Fortunately for her, Michelle Harrison does not need to trade away her accomplishments. She earned the 30 scholarship offers she received, and all the hype and hoopla that has come with her recruitment. By now, Harrison has moved into the final stages of her college decision process. The list of 30 was trimmed to 20. Then 15, 10 and five. Not long ago she let USC go and winnowed her way to her current list of four schools. She has official visits scheduled to three, with a fourth contingent upon a process familiar to Cardinalmaniacs™.
"I will visit Stanford sometime after that," Harrison shares. "I don't know when. I'm still waiting to see if I get accepted. It's just something where I've got to be patient. I've sent everything in and been waiting three weeks. It would be easy to not go through what Stanford makes you go through, but I've worked hard to keep my grades up."
With a 3.7 GPA and a 25 on the ACT (she initially scored a 20 but studied hard and had a big bump in her retake), Harrison has all her fingers and toes crossed for a kind call from Cardinal head coach Tara VanDerveer.
"I've always thought very highly of Stanford," the recruit reveals. "Stanford has a lot of things going for it, in both basketball and academics. I would love just to know that I have been accepted. Right now, it's tough. How do I evaluate Stanford when I don't know if it is a real option for me?
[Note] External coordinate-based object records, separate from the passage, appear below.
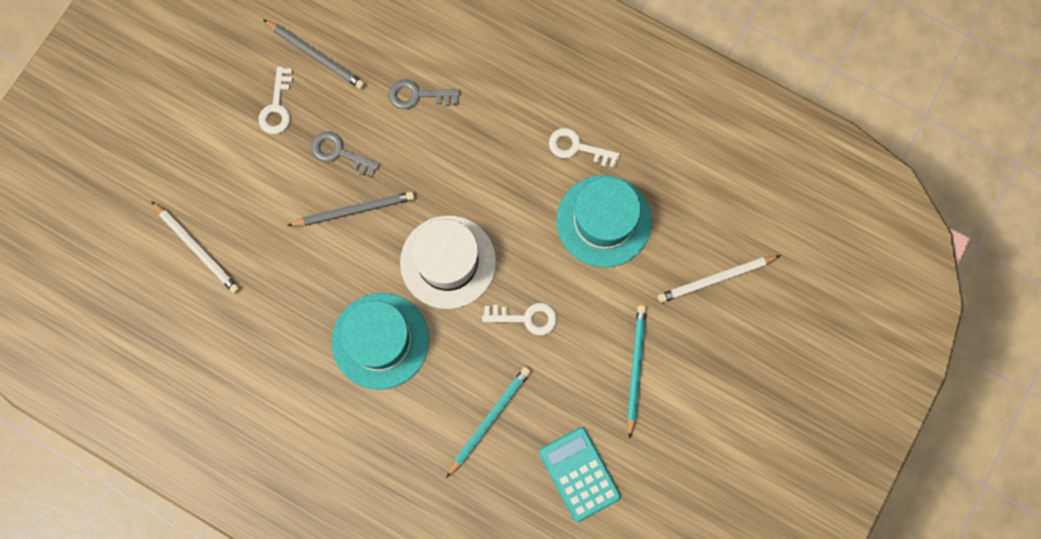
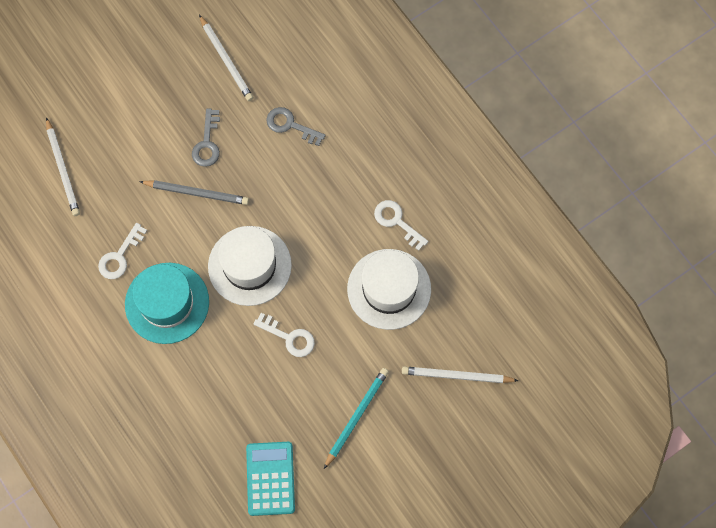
camera: 25 degrees right, 5 degrees down
white key [258,66,293,134] -> white key moved to [98,223,147,279]
grey pencil [263,19,365,89] -> white pencil [199,15,254,101]
grey key [311,131,380,177] -> grey key turned 135 degrees counterclockwise [192,108,220,167]
turquoise pencil [446,367,531,478] -> none
turquoise hat [556,175,652,268] -> white hat [347,249,431,330]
It would be a huge relief to get admitted and have the chance."
"It would be a lot of momentum for Stanford if I could get accepted," she adds. "But I don't want to say what will happen if I get that. I don't want to screen out all my other options."
While the Cardinal would be tough to beat here, we know all too well the unpredictable nature of the admissions application process. Harrison meanwhile is taking the prudent approach in her exploration, and she finds herself pleased and at peace with her choices.
"I've gotten to know the coaches really well and done a lot of research. I've gotten to the point where I feel I can't go wrong," she shares. "It's just going to be hard to choose just one school. I'm excited, yet I'm really scared."